Mackenzie Dern: I Can Guarantee I Won’t Miss Weight Again
Hyped women’s strawweight prospect Mackenzie Dern was the talk of the UFC last week when she missed weight by seven pounds heading into her bout with Amanda Cooper at UFC 224 from Rio de Janeiro.
Even though she weighed in at nearly a full weight class above Cooper, her opponent chose to continue with the bout at a catchweight after Dern relinquished 30 percent of her purse to her. Dern won the match with an impressive first-round submission after rocking skilled striker Cooper with a huge overhand right.
She then made even more headlines by somehow debuting on the official strawweight rankings despite her saying the UFC wanted her to fight her next contest in the new UFC women’s flyweight division. The vast weight miss prompted an obvious backlash from her critics on social media, and her rankings debut lead to some longer-tenured fighters in her division such as Felice Herrig and Angela Hill questioning the decision.
Regardless of your opinion of her, Dern has fans and media members talking, and that could mean her perceived position as one of the future stars in MMA is coming true.

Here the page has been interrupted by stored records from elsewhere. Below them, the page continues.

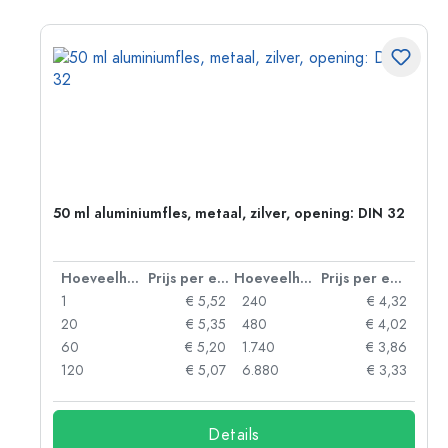
g:
50 ml aluminiumfles, metaal, zilver, opening: DIN 32
 eenheid
Hoeveelheid
Prijs per eenheid
Hoeveelheid
Prijs per eenheid
92
1
€ 5,52
240
€ 4,32
88
20
€ 5,35
480
€ 4,02
85
60
€ 5,20
1.740
€ 3,86
73
120
€ 5,07
6.880
€ 3,33
Details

Dern knows that her hype coupled with her weight miss comes with an amount of backlash. After what she saw online last week, she revealed on this week’s episode of The MMA Hour that some of it was hard to take seriously even though she knows it’s a serious issue she has to corral:
“It’s kind of crazy. I see people putting hamburgers in my hands. I want to take it serious and I want to show that this won’t happen again, but with some of the memes and stuff I have to laugh. It’s kind of crazy.”
A lot of the criticism directed towards her was due to the fact that she appeared to be a much bigger fighter than Cooper when the two finally met, and it’s not hard to see why when she weighed in at nearly the flyweight limit after reportedly arriving in Brazil at a lofty 139 pounds and finding herself unable to stand.
Yet while many claimed she was the much bigger fighter against Cooper, Dern said they were close in weight when they touched down in Brazil and didn’t feel all that much heavier in the octagon:
“As soon as I arrived the UFC weighed us and I was 138 and she was 134 or 135, so as soon as I saw that it thought, ‘She’s almost my size’. I knew my right punch was strong from the times I hit her, but I didn’t feel so much heavier or something. I wasn’t thinking about the weight anymore.”
She won the fight in dominant fashion, but the questions about her ability to make strawweight – a division in which she’s missed weight three times in six scheduled bouts – left her next fight’s weight class truly uncertain. With talk she should move up rampant, Dern confirmed her desire to stay at 115 pounds with the help of the UFC Performance Institute in Las Vegas.
The hyped submission wiz said she’s made weight at strawweight before, and closed with a guarantee she wouldn’t miss the mark again:
“I want to stay at strawweight. Hopefully, with the help of UFC Performance Institute it will be a lot easier and it will all be under control. If they told me, ‘It’s not good for you to fight at 115’, then I would go to 125. I’ve made 115 before, three times, so I think it’s a better weight for me.”
“I can guarantee [that I won’t miss weight again].”